L’Allemagne empêche de facto la fracturation hydraulique

fracturation hydraulique

Une foreuse sur un site d'exploitation de gaz de schiste en Roumanie © AFP/Archives Daniel Mihailescu

Berlin (AFP) – Le gouvernement allemand a adopté mercredi un projet de loi empêchant de facto largement l’utilisation de la technique controversée de fracturation hydraulique pour extraire le gaz de schiste, tant les restrictions sont nombreuses.

Ce texte « n’autorise pas ce qui était jusqu’à présent interdit, mais au contraire interdit beaucoup de ce qui était pour l’heure possible, comble des failles juridiques et établit des règles strictes là où il n’y avait pas de règles claires », a résumé le porte-parole de la chancelière Angela Merkel, Steffen Seibert, rendant compte du Conseil des ministres.

Le projet de loi « prévoit des interdictions dans certaines régions précises pour des questions de protection de l’eau potable, de la santé et de la nature, ainsi que des restrictions générales pour l’utilisation de la fracturation hydraulique dans les schistes, la glaise, les marnes ou les couches de charbon », ont indiqué, dans un communiqué commun, les ministères de l’Energie et de l’Environnement.

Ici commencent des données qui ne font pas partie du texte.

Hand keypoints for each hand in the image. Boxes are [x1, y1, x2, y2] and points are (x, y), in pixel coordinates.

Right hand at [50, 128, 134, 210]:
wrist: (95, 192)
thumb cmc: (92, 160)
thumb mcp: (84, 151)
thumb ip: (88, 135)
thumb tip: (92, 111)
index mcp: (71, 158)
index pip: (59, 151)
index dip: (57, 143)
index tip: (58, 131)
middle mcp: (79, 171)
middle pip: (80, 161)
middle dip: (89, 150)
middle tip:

Il interdit aussi l’emploi à but commercial de la fracturation hydraulique pour extraire des hydrocarbures dits « non conventionnels » dans des roches dures comme les schistes à des profondeurs inférieures à 3.000 mètres, or c’est justement cette possibilité que réclamait l’industrie imaginant un nouvel Eldorado énergétique à l’américaine. Des forages à but scientifique seront toutefois possibles sous conditions.

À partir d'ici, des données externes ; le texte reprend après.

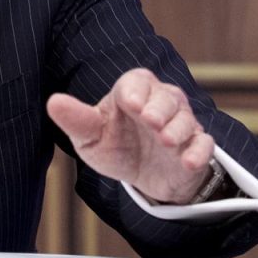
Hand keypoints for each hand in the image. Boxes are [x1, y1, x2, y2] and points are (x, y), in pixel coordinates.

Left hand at [45, 69, 214, 203]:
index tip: (130, 104)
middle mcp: (161, 103)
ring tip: (166, 141)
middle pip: (167, 96)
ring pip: (186, 118)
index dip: (135, 90)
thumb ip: (76, 119)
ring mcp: (182, 125)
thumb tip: (53, 102)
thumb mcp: (91, 136)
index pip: (137, 81)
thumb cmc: (115, 146)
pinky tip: (187, 161)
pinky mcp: (196, 147)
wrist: (145, 177)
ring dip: (178, 129)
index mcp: (133, 93)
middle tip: (151, 121)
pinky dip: (199, 152)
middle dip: (160, 108)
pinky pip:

Seule technique éprouvée pour exploiter les hydrocarbures bloqués dans les schistes, mais fortement critiquée pour l’injection de produits chimiques dans le sol, la fracturation hydraulique est interdite en France, mais très utilisée aux Etats-Unis, pays qui a pu ainsi faire fortement baisser ses coûts d’énergie, faisant rêver nombre d’industriels en Europe.

Jusqu’ici, cette technique, appelée « fracking » en anglais, ne faisait l’objet d’aucune réglementation particulière en Allemagne.

Le gouvernement de coalition entre conservateurs et sociaux-démocrates travaillait depuis des mois à un tel projet de loi, alors que l’équipe précédente, déjà dirigée par Angela Merkel, s’y était cassé les dents en 2013.

« Avec cette loi, nous pouvons amplement restreindre la fracturation hydraulique, de manière à ce qu’il n’y ait plus aucun danger ni pour les hommes ni pour l’environnement », s’est réjoui la ministre de l’Environnement Barbara Hendricks.

« En outre, nous nous assurons ainsi que l’extraction de pétrole et de gaz naturel dans le pays peut être poursuivie avec des cadres très stricts au plus haut niveau technique », a pour sa part déclaré le ministre de l’Economie et de l’Energie Sigmar Gabriel.

Mais pour Claudia Kemfert, de l’institut de recherche économique de Berlin, DIW, tout ceci est « beaucoup de bruit pour rien », car « de toute façon, le potentiel du fracking en Europe, à la différence des Etats-Unis et de l’Asie, est très faible ». La Pologne voisine, qui un temps a rêvé d’indépendance énergétique grâce au gaz de schiste, a nettement revu ses prétentions à la baisse devant les résultats décevants des prospections et l’actuelle faiblesse des cours du pétrole.

Les réactions énervées du côté des entreprises ne se sont néanmoins pas fait attendre. Le chef de la fédération allemande de l’industrie chimique, Utz Tillmann, a regretté que le projet de loi « ne propose toujours pas un cadre raisonnable, pour qu’il soit possible à l’avenir de profiter du gaz de schiste ».

« C’est un signal positif que l’exploitation du gaz de schiste en Allemagne ne soit pas totalement exclue, mais les obligations pour l’extraction de gaz naturel dans leur ensemble sont totalement exagérées », a dénoncé Markus Kerber de la fédération de l’industrie BDI, selon l’agence dpa.

Les organisations de défense de l’environnement réclamaient elles une interdiction pure et simple de la fracturation hydraulique. « Pour atteindre les objectifs climatiques internationaux, une grande partie des ressources fossiles doit rester sous terre », a réagi leur fédération DNR, estimant que « le gouvernement accepte de possibles dommages sur l’environnement et la santé ».

Le projet de loi doit encore être approuvé par le Parlement. Les débats s’y annoncent animés, mais la « grande coalition » gouvernementale dispose de 504 des 631 sièges de députés.